● **Goal of the exercise**: Please transcribe the entries exactly and omit the images they contain.

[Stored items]
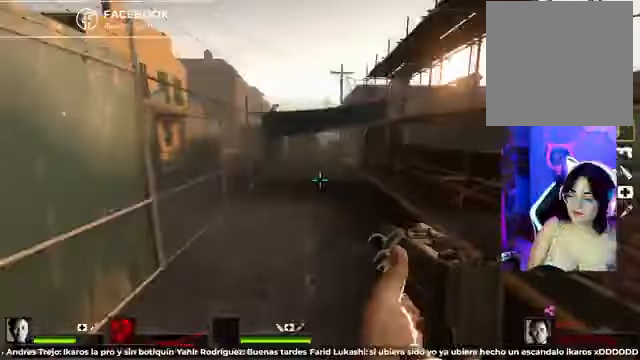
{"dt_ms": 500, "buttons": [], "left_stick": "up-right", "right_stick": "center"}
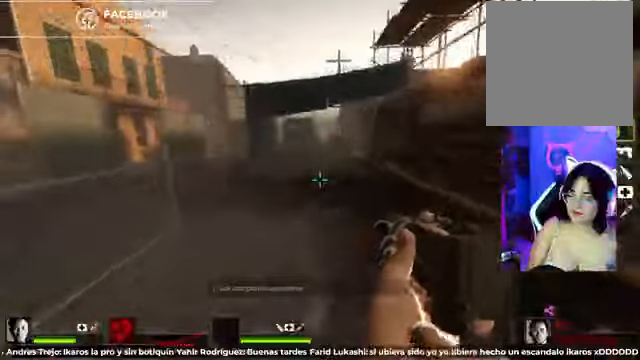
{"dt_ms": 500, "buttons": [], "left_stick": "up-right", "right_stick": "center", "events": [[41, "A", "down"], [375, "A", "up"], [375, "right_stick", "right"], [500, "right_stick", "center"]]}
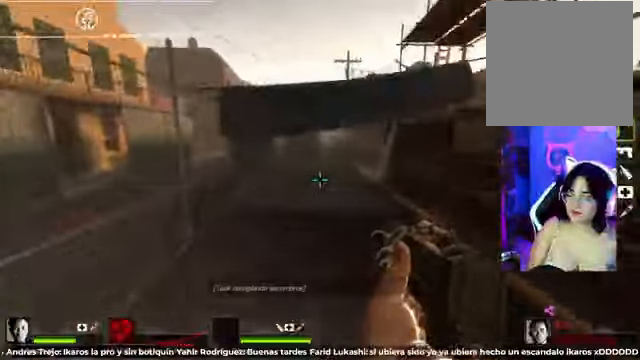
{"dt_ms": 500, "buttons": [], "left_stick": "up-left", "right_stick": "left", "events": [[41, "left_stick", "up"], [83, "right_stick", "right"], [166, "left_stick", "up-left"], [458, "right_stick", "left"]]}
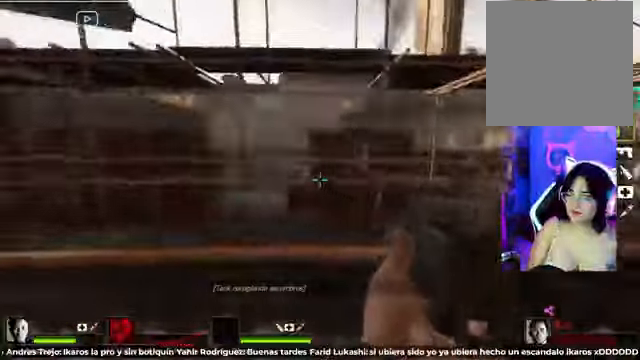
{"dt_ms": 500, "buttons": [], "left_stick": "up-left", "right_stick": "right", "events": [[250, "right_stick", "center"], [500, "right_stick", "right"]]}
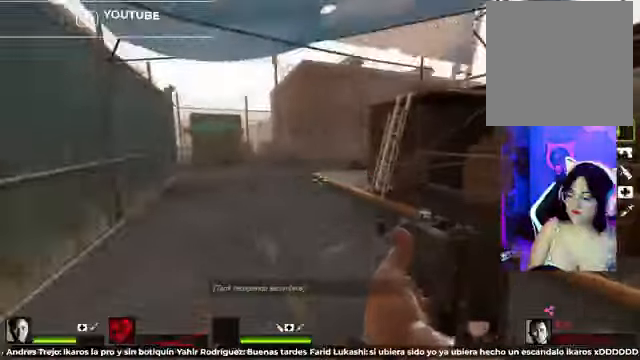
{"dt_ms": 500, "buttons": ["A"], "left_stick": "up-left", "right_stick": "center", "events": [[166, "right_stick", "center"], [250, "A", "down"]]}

● **Exercise solution**:
{"dt_ms": 500, "buttons": [], "left_stick": "up-right", "right_stick": "center"}
{"dt_ms": 500, "buttons": [], "left_stick": "up-right", "right_stick": "center", "events": [[41, "A", "down"], [375, "A", "up"], [375, "right_stick", "right"], [500, "right_stick", "center"]]}
{"dt_ms": 500, "buttons": [], "left_stick": "up-left", "right_stick": "left", "events": [[41, "left_stick", "up"], [83, "right_stick", "right"], [166, "left_stick", "up-left"], [458, "right_stick", "left"]]}
{"dt_ms": 500, "buttons": [], "left_stick": "up-left", "right_stick": "right", "events": [[250, "right_stick", "center"], [500, "right_stick", "right"]]}
{"dt_ms": 500, "buttons": ["A"], "left_stick": "up-left", "right_stick": "center", "events": [[166, "right_stick", "center"], [250, "A", "down"]]}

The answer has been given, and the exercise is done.